And We Are In Range Again!

This weekend, I avoided going out in the sun, took my meds, took it easy, at least somewhat, I’m never good at the taking it easy part. I took 30 mg of Prednisone From Friday until today. I started feeling a little better yesterday, and somewhat better today. I decided to take my 30 mg dose this morning, then I went and checked in with Dr. C. Thankfully this appointment showed improvements. My INR is back in range, it’s 3.5. That means I can resume my normal dosing schedule of Warfarin for the rest of this week, unless I start getting ‘the bad’ headaches. Some warning signs of low INR for me is really bad headaches, silent migraines, and splinter hemorrhages under my fingernails. Those things all show me I need to go to the doctor and get my INR checked, even if I’m not due for a check.

I was so happy to see 3.5 on the INR test machine this morning. I’m pretty sure I would have cried if it had still been low. Cindy wrote down my INR, made notes in my chart on the computer as we chatted and then she left the room. Dr. C came in a little while later and was happy to see my INR had returned to range. We discussed if I was comfortable returning to my regular dosing schedule and I said I was. He then asked if I was feeling better, and I told him a good bit but still not completely. He said he wanted me to stay on Prednisone a couple of days longer so-called me in another prescription for them. He said it would hopefully knock this flare the rest of the way out. He asked when I wanted to come back and get my INR checked and I said in a week since I was on Prednisone, and that med is known to cause spikes in INRs. He the told me that either Friday or Monday would be okay and that Cindy would come back and schedule that appointment with me since the majority of my INR checks will be through her with him calling me later in the day, unless there’s a drastic out of range reading like we were getting last week. I told him how much I appreciated him stepping in Friday when the reading came back so low, and he said not a problem and that the appointment went exactly how he was hoping the set up would work. He’s hoping if the majority of my INR readings are with his nurse we can keep my insurance company from getting fussy later on down the line. He will still want to see me once a month to check in. He then explained that if I ever need to talk to him or if anything happens like it did on Friday then Cindy will come get him and He will either step in at that time or I can wait in the waiting room until he can see me. At least there is a concrete plan of action. That makes me feel more at ease.

Now let’s hoping a day or two longer and I can be done with Prednisone. It causes my usually stable with treatment BP to shoot up. This morning it was something like 144/92 and my pulse was 111. That’s with taking my daily dose of Lisinopril. So needless to say I can only do short treatments with Prednisone. Besides, it causes too many other issues if you stay on it long-term. Wonder drug that it is, it still does some pretty nasty things to a person’s body over time.

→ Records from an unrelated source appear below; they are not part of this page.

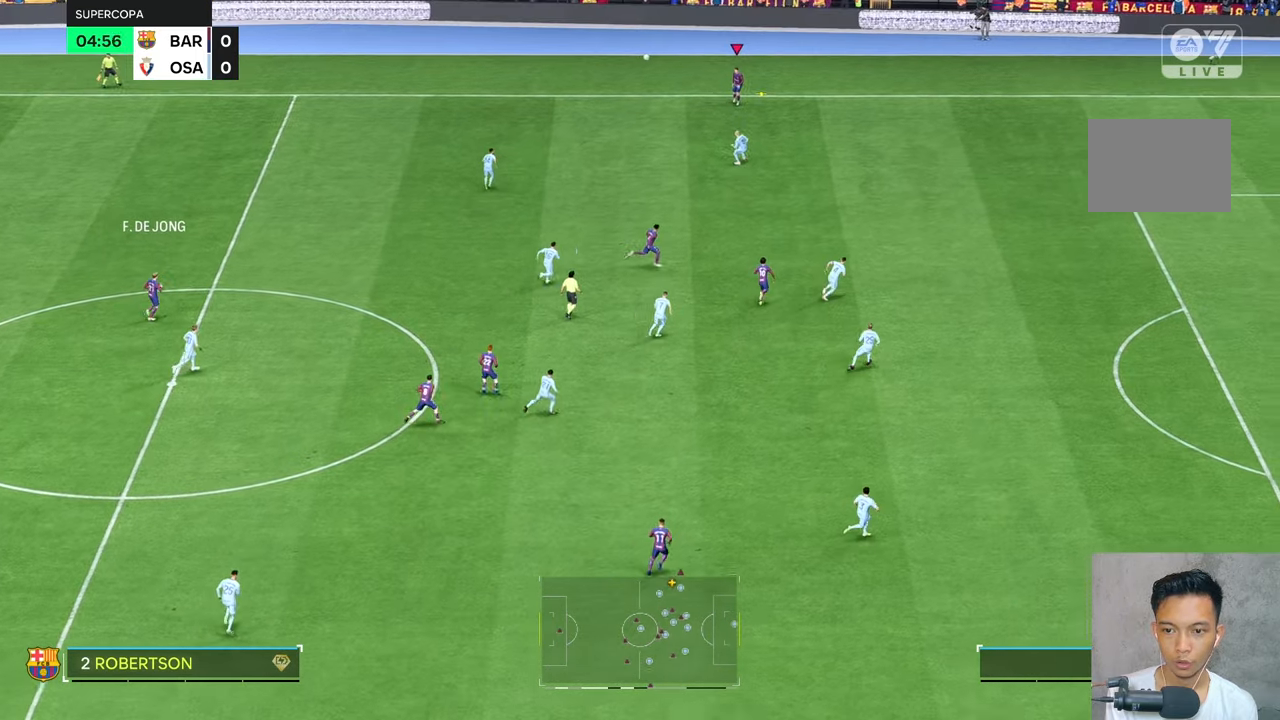
{"buttons": [], "left_stick": "down-right", "right_stick": "center", "events": [[400, "left_stick", "down-right"]]}
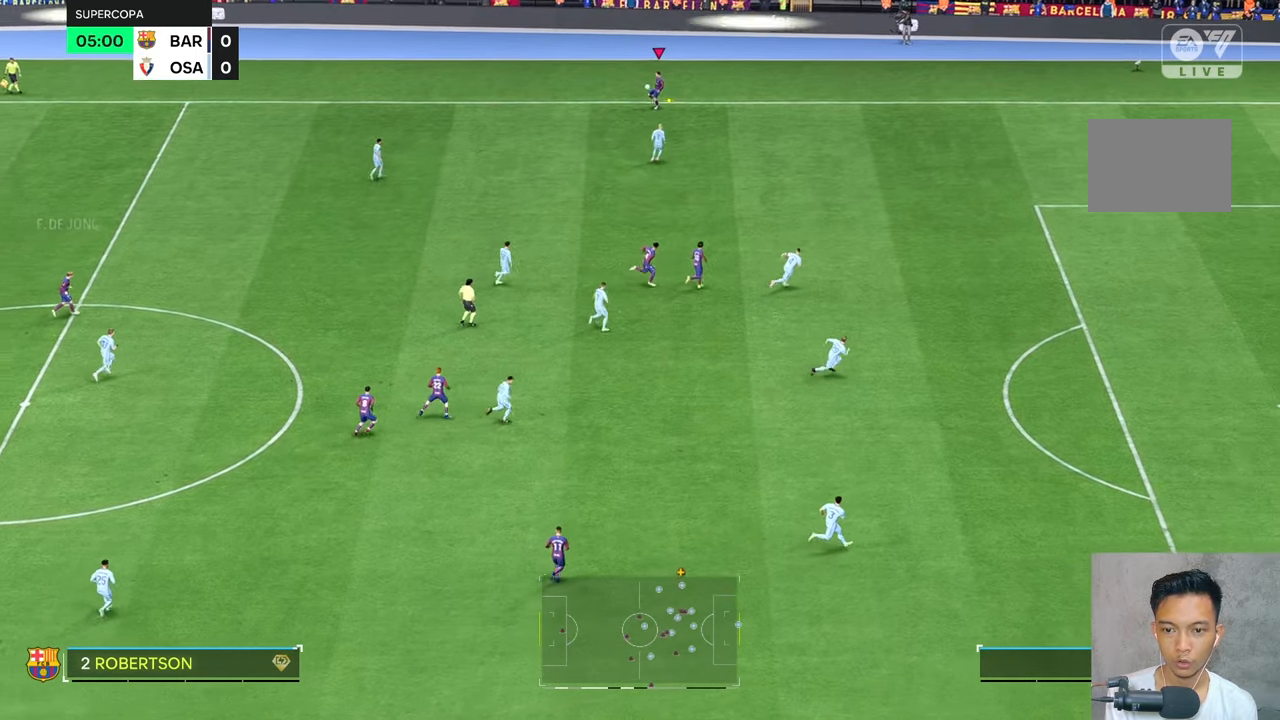
{"buttons": [], "left_stick": "right", "right_stick": "center", "events": [[500, "left_stick", "right"]]}
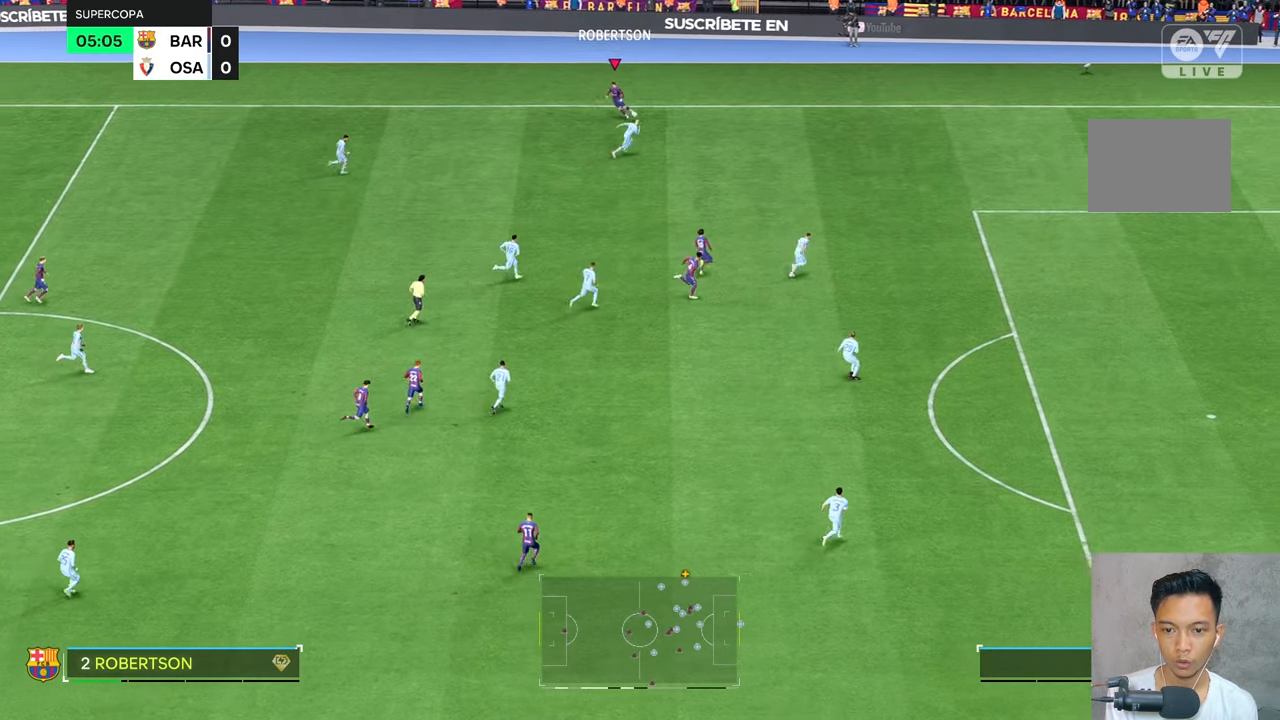
{"buttons": [], "left_stick": "right", "right_stick": "center", "events": []}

When Cindy came back to schedule we decided to do my next check on Friday because she is off next week and I would prefer to deal with her since she is most familiar with me and my issues. It gets old having to explain everything to new nurses, and doctors. So if I can continue dealing with primarily her and Dr. C this will cut down on my stress level as well. So I’ll head back to see her at 9am Friday to see if my INR is still behaving.

Coming up this week in the list of appointments:

  • Tomorrow: Therapy….It’s going to be an interesting appointment. This is the first session I’ve had with her during a flare. Will be interesting to see how discussions go when we have an actual flare to discuss instead of the anticipation of one, or the aftereffects of one to discuss.
  • Thursday: Ophthalmology appointment. Dr. B 6 month Follow up, plus a check to make sure Plaquenil isn’t building up in my Retinas.
  • Friday: INR Check with Cindy.

Full week ahead still plus….all of the other life stuff that I need to accomplish. Yep folks, it’s going to be another busy one!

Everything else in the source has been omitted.